• **WORK ORDER**
Output the complete listing exactly, please, and keep the pictures out of it.

[[ GIVEN INFORMATION, beginning ]]

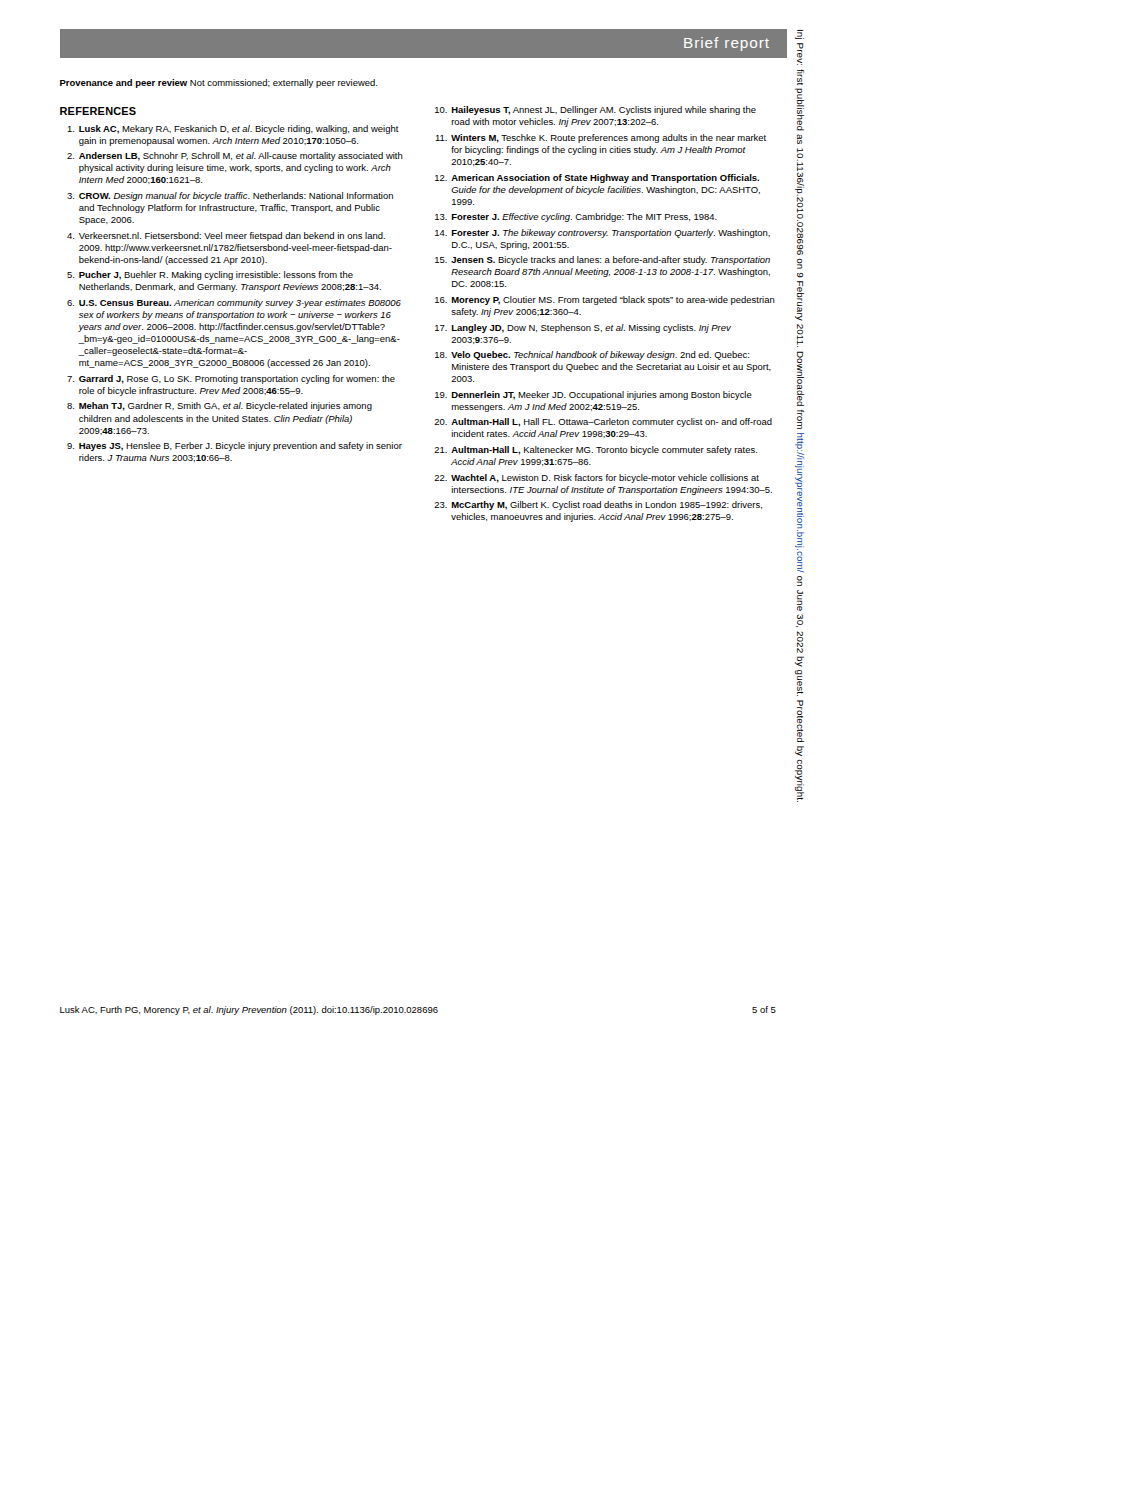Brief report
Inj Prev: first published as 10.1136/ip.2010.028696 on 9 February 2011. Downloaded from http://injuryprevention.bmj.com/ on June 30, 2022 by guest. Protected by copyright.
Provenance and peer review Not commissioned; externally peer reviewed.
REFERENCES
1. Lusk AC, Mekary RA, Feskanich D, et al. Bicycle riding, walking, and weight gain in premenopausal women. Arch Intern Med 2010;170:1050–6.
2. Andersen LB, Schnohr P, Schroll M, et al. All-cause mortality associated with physical activity during leisure time, work, sports, and cycling to work. Arch Intern Med 2000;160:1621–8.
3. CROW. Design manual for bicycle traffic. Netherlands: National Information and Technology Platform for Infrastructure, Traffic, Transport, and Public Space, 2006.
4. Verkeersnet.nl. Fietsersbond: Veel meer fietspad dan bekend in ons land. 2009. http://www.verkeersnet.nl/1782/fietsersbond-veel-meer-fietspad-dan-bekend-in-ons-land/ (accessed 21 Apr 2010).
5. Pucher J, Buehler R. Making cycling irresistible: lessons from the Netherlands, Denmark, and Germany. Transport Reviews 2008;28:1–34.
6. U.S. Census Bureau. American community survey 3-year estimates B08006 sex of workers by means of transportation to work − universe − workers 16 years and over. 2006–2008. http://factfinder.census.gov/servlet/DTTable?_bm=y&-geo_id=01000US&-ds_name=ACS_2008_3YR_G00_&-_lang=en&-_caller=geoselect&-state=dt&-format=&-mt_name=ACS_2008_3YR_G2000_B08006 (accessed 26 Jan 2010).
7. Garrard J, Rose G, Lo SK. Promoting transportation cycling for women: the role of bicycle infrastructure. Prev Med 2008;46:55–9.
8. Mehan TJ, Gardner R, Smith GA, et al. Bicycle-related injuries among children and adolescents in the United States. Clin Pediatr (Phila) 2009;48:166–73.
9. Hayes JS, Henslee B, Ferber J. Bicycle injury prevention and safety in senior riders. J Trauma Nurs 2003;10:66–8.
10. Haileyesus T, Annest JL, Dellinger AM. Cyclists injured while sharing the road with motor vehicles. Inj Prev 2007;13:202–6.
11. Winters M, Teschke K. Route preferences among adults in the near market for bicycling: findings of the cycling in cities study. Am J Health Promot 2010;25:40–7.
12. American Association of State Highway and Transportation Officials. Guide for the development of bicycle facilities. Washington, DC: AASHTO, 1999.
13. Forester J. Effective cycling. Cambridge: The MIT Press, 1984.
14. Forester J. The bikeway controversy. Transportation Quarterly. Washington, D.C., USA, Spring, 2001:55.
15. Jensen S. Bicycle tracks and lanes: a before-and-after study. Transportation Research Board 87th Annual Meeting, 2008-1-13 to 2008-1-17. Washington, DC. 2008:15.
16. Morency P, Cloutier MS. From targeted “black spots” to area-wide pedestrian safety. Inj Prev 2006;12:360–4.
17. Langley JD, Dow N, Stephenson S, et al. Missing cyclists. Inj Prev 2003;9:376–9.
18. Velo Quebec. Technical handbook of bikeway design. 2nd ed. Quebec: Ministere des Transport du Quebec and the Secretariat au Loisir et au Sport, 2003.
19. Dennerlein JT, Meeker JD. Occupational injuries among Boston bicycle messengers. Am J Ind Med 2002;42:519–25.
20. Aultman-Hall L, Hall FL. Ottawa–Carleton commuter cyclist on- and off-road incident rates. Accid Anal Prev 1998;30:29–43.
21. Aultman-Hall L, Kaltenecker MG. Toronto bicycle commuter safety rates. Accid Anal Prev 1999;31:675–86.
22. Wachtel A, Lewiston D. Risk factors for bicycle-motor vehicle collisions at intersections. ITE Journal of Institute of Transportation Engineers 1994:30–5.
23. McCarthy M, Gilbert K. Cyclist road deaths in London 1985–1992: drivers, vehicles, manoeuvres and injuries. Accid Anal Prev 1996;28:275–9.
Lusk AC, Furth PG, Morency P, et al. Injury Prevention (2011). doi:10.1136/ip.2010.028696
5 of 5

[[ GIVEN INFORMATION, end ]]

• **ANSWER**
Brief report
Inj Prev: first published as 10.1136/ip.2010.028696 on 9 February 2011. Downloaded from http://injuryprevention.bmj.com/ on June 30, 2022 by guest. Protected by copyright.
Provenance and peer review Not commissioned; externally peer reviewed.
REFERENCES
1. Lusk AC, Mekary RA, Feskanich D, et al. Bicycle riding, walking, and weight gain in premenopausal women. Arch Intern Med 2010;170:1050–6.
2. Andersen LB, Schnohr P, Schroll M, et al. All-cause mortality associated with physical activity during leisure time, work, sports, and cycling to work. Arch Intern Med 2000;160:1621–8.
3. CROW. Design manual for bicycle traffic. Netherlands: National Information and Technology Platform for Infrastructure, Traffic, Transport, and Public Space, 2006.
4. Verkeersnet.nl. Fietsersbond: Veel meer fietspad dan bekend in ons land. 2009. http://www.verkeersnet.nl/1782/fietsersbond-veel-meer-fietspad-dan-bekend-in-ons-land/ (accessed 21 Apr 2010).
5. Pucher J, Buehler R. Making cycling irresistible: lessons from the Netherlands, Denmark, and Germany. Transport Reviews 2008;28:1–34.
6. U.S. Census Bureau. American community survey 3-year estimates B08006 sex of workers by means of transportation to work − universe − workers 16 years and over. 2006–2008. http://factfinder.census.gov/servlet/DTTable?_bm=y&-geo_id=01000US&-ds_name=ACS_2008_3YR_G00_&-_lang=en&-_caller=geoselect&-state=dt&-format=&-mt_name=ACS_2008_3YR_G2000_B08006 (accessed 26 Jan 2010).
7. Garrard J, Rose G, Lo SK. Promoting transportation cycling for women: the role of bicycle infrastructure. Prev Med 2008;46:55–9.
8. Mehan TJ, Gardner R, Smith GA, et al. Bicycle-related injuries among children and adolescents in the United States. Clin Pediatr (Phila) 2009;48:166–73.
9. Hayes JS, Henslee B, Ferber J. Bicycle injury prevention and safety in senior riders. J Trauma Nurs 2003;10:66–8.
10. Haileyesus T, Annest JL, Dellinger AM. Cyclists injured while sharing the road with motor vehicles. Inj Prev 2007;13:202–6.
11. Winters M, Teschke K. Route preferences among adults in the near market for bicycling: findings of the cycling in cities study. Am J Health Promot 2010;25:40–7.
12. American Association of State Highway and Transportation Officials. Guide for the development of bicycle facilities. Washington, DC: AASHTO, 1999.
13. Forester J. Effective cycling. Cambridge: The MIT Press, 1984.
14. Forester J. The bikeway controversy. Transportation Quarterly. Washington, D.C., USA, Spring, 2001:55.
15. Jensen S. Bicycle tracks and lanes: a before-and-after study. Transportation Research Board 87th Annual Meeting, 2008-1-13 to 2008-1-17. Washington, DC. 2008:15.
16. Morency P, Cloutier MS. From targeted “black spots” to area-wide pedestrian safety. Inj Prev 2006;12:360–4.
17. Langley JD, Dow N, Stephenson S, et al. Missing cyclists. Inj Prev 2003;9:376–9.
18. Velo Quebec. Technical handbook of bikeway design. 2nd ed. Quebec: Ministere des Transport du Quebec and the Secretariat au Loisir et au Sport, 2003.
19. Dennerlein JT, Meeker JD. Occupational injuries among Boston bicycle messengers. Am J Ind Med 2002;42:519–25.
20. Aultman-Hall L, Hall FL. Ottawa–Carleton commuter cyclist on- and off-road incident rates. Accid Anal Prev 1998;30:29–43.
21. Aultman-Hall L, Kaltenecker MG. Toronto bicycle commuter safety rates. Accid Anal Prev 1999;31:675–86.
22. Wachtel A, Lewiston D. Risk factors for bicycle-motor vehicle collisions at intersections. ITE Journal of Institute of Transportation Engineers 1994:30–5.
23. McCarthy M, Gilbert K. Cyclist road deaths in London 1985–1992: drivers, vehicles, manoeuvres and injuries. Accid Anal Prev 1996;28:275–9.
Lusk AC, Furth PG, Morency P, et al. Injury Prevention (2011). doi:10.1136/ip.2010.028696
5 of 5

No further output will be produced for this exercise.